Sejak kecil, aku sudah terbiasa dengan aturan. Oke, kita mulai
dari hal paling kecil, yaitu belajar tepat waktu. Makan tepat waktu, tidur
tepat waktu, belajar tepat waktu dan pacaran tepat waktu *ups.
Aku juga diwajibkan minum minuman yang kata mereka bergizi,
seperti: susu, jus papaya, jus wortel. Tapi, entah bergizi dimananya, karena
setelah itu badanku malah menjadi kekuningan. Atau mungkin terlalu banyak,
entahlah -__-
Bertambahnya usiaku, aturan itu juga semakin bertambah.
Misalnya: jangan pulang terlalu malam, jangan pakai celana terlalu pendek,
jangan pakai rok ketat dan pendek, bla bla bla..
Mungkin aku disangka belum bisa menjaga diri sendiri, atau
mungkin disangka lemah. Ketika aku berkata seperti ini, aku ingat dengan film Despicable Me. Tokoh utamanya serupa
denganku, sepertinya. Aku ingat sekali ketika dia berkata, “Mom, someday, I’m
going to go to the moon.” Dan ibunya hanya berkata, “Oh, I’m afraid you’re too
late, son. NASA isn’t sending the monkeys anymore.”
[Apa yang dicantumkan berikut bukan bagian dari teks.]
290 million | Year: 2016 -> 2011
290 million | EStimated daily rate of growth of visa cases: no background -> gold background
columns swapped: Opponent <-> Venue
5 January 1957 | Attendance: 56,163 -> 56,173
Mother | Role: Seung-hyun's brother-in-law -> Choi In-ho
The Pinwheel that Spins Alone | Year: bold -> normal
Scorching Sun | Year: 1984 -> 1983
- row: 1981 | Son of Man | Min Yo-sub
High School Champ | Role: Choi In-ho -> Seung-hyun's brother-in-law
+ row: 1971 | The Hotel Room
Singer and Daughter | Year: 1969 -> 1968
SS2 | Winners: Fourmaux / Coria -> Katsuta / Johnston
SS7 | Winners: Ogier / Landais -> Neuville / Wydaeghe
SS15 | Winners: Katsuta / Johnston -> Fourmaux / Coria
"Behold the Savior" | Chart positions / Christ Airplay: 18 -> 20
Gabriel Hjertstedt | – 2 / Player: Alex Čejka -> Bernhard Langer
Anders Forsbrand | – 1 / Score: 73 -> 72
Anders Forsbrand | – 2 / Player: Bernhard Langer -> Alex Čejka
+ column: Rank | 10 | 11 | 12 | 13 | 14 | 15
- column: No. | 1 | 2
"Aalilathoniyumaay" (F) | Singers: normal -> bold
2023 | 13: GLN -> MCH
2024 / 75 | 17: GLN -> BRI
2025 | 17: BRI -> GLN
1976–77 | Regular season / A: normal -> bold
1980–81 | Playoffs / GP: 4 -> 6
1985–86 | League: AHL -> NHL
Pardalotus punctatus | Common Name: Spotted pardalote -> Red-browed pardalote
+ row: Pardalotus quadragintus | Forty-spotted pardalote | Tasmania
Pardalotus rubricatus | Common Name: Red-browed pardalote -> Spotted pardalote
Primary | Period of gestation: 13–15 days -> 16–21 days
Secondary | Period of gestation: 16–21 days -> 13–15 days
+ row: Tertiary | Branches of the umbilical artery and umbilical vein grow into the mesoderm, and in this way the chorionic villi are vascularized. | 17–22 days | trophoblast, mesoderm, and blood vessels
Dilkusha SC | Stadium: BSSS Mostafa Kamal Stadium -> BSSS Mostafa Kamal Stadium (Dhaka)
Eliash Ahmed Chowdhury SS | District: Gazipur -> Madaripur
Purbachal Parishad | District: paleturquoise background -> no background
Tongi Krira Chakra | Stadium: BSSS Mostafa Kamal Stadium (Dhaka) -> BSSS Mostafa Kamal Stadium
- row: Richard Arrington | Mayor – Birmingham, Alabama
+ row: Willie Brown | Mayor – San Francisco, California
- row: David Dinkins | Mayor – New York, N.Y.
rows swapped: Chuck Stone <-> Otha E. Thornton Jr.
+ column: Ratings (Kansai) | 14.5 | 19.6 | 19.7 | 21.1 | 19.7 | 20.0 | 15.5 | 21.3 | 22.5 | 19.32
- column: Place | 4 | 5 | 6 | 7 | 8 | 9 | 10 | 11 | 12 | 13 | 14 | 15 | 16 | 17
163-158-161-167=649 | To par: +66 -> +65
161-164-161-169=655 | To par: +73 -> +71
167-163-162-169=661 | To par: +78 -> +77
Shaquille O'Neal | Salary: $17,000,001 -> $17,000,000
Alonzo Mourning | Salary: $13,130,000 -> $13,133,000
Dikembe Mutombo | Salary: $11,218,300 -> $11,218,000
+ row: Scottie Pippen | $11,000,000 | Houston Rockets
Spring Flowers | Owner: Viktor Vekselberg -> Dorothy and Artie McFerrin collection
Mengingatkanku pada kenangan waktu itu, “Bu, depik pengen kayak
gini, bawa piala trus fotoan.” (sambil nunjuk foto di majalah) || “Ah jangan
menghayal pik, yang biasa-biasa aja.” Itu jawaban Ibu yang hangat dan penuh
motivasi. Aku kumpulkan serpihan semangatku itu dan kutumpukkan menjadi
bukit motivasi. Aku langsung tunjukkan pada Ibu, beberapa bulan kemudiannya
Ibu bercerita, mencoba mengingatkanku lagi hal kecil dalam
perlombaan mewarnai ini. Sungguh hal yang membanggakan, ketika peserta lomba
lainnya siap dengan alas meja lipat dan pensil warna barunya. Aku juga siap
dengan alas meja dari lantai dan pensil warna tumpul dari sepupuku. Bahkan, aku
juga siap dengan penggerot dari teman sebelahku. Sangat membanggakan, ketika
akhirnya aku bisa mendapatkan piala juara 2 itu, sekaligus menunjukkan pada
Ibu. Menunjukkan bahwa aku bisa. Bisa membuktikan apa yang aku katakan.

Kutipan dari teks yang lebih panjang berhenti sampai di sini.